Wielka jak łopata dłoń spoczęła na ramieniu sierżanta. Wiedział, co taki gest może zwiastować. W kopalniach też go przesłuchiwano, gdy dochodziło do awarii pancerzy albo maszyn. Pomysłowość ludzka nie zna granic. Zarówno gdy w grę wchodzi odbieranie sobie życia, jak i wydobywanie prawdy.

– Postaraj się wyrażać precyzyjniej – poradził mu mężczyzna z tyłu.

– Wydawało mi się, że porucznik jest po waszej stronie… – zaczął Święcki i syknął głośno, gdy palce olbrzyma zacisnęły się na ścięgnie w jego ramieniu. Ten facet wiedział, jak zadawać ból. – Naprawdę! To on mnie ostrzegał przed próbami kontaktu ze strony Bogów. Radził, żebym trzymał się od nich z dala.

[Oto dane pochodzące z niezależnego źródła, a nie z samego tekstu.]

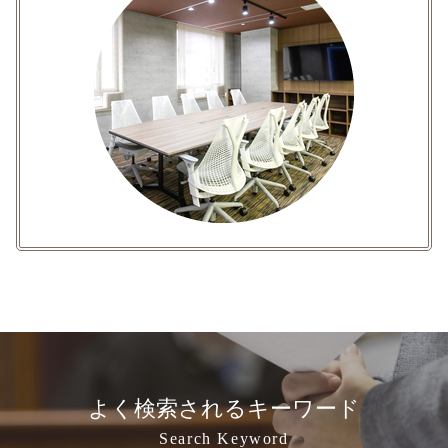
よく検索されるキーワード
Search Keyword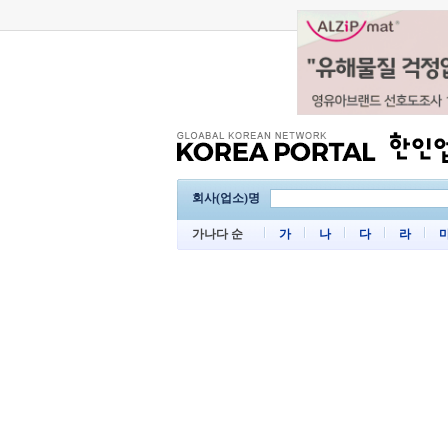
회사(업소)명
가나다 순
가
나
다
라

– I żebyś wyrzucał kryształy do atomizera?

– Nie – zaprzeczył Henryan. – Chciał, żebym mu je przekazywał.

– Dlaczego więc tego nie robiłeś?

– Ze… strachu.

– Przed czym?

– Przed takimi wizytami jak ta, przed wmieszaniem się w jakąś aferę…

– Wiemy, co jest w twoich aktach, sierżancie. A raczej czego w nich nie ma.

Czyżby stworzenie nowej kartoteki i zmiana wyglądu nie zmyliły czujności WB? Święcki przełknął ślinę i podniósł wzrok.

– Skoro wiecie o wyroku, powinniście się też domyślić, dlaczego Rutta ściągnął mnie tutaj.

– Niektórzy twierdzą, że nasz poziom intelektualny pozostawia wiele do życzenia, sierżancie. – Najniższy z agentów założył ręce na piersi. – Pewnie dlatego musimy się posiłkować tak brutalnymi metodami przesłuchań.

– Pułkownik chce, żebym robił za przynętę dla Bogów. – Henryan zrozumiał aluzję.

Wubek uśmiechnął się. Naprawdę. Nie był to sadystyczny grymas, który często gościł na twarzach oprawców, gdy udawało im się w końcu złamać przesłuchiwanych, lecz normalny, szczery uśmiech rozbawionego człowieka.

– Stary dureń. Gdyby się nie mieszał i pozwolił nam działać, nie byłoby żadnych incydentów. Jaki plan ma tym razem?

Święcki opowiedział pokrótce o propozycji Valdeza, pomijając kilka mniej istotnych szczegółów, jak choćby oddanie porucznikowi poprzedniego mikrokryształu. Agenci wysłuchali go z uwagą, a kiedy skończył, milczeli przez chwilę. W końcu najniższy powiedział:

– A niech mnie, pieski wojny zaczynają bawić się w kontrwywiad.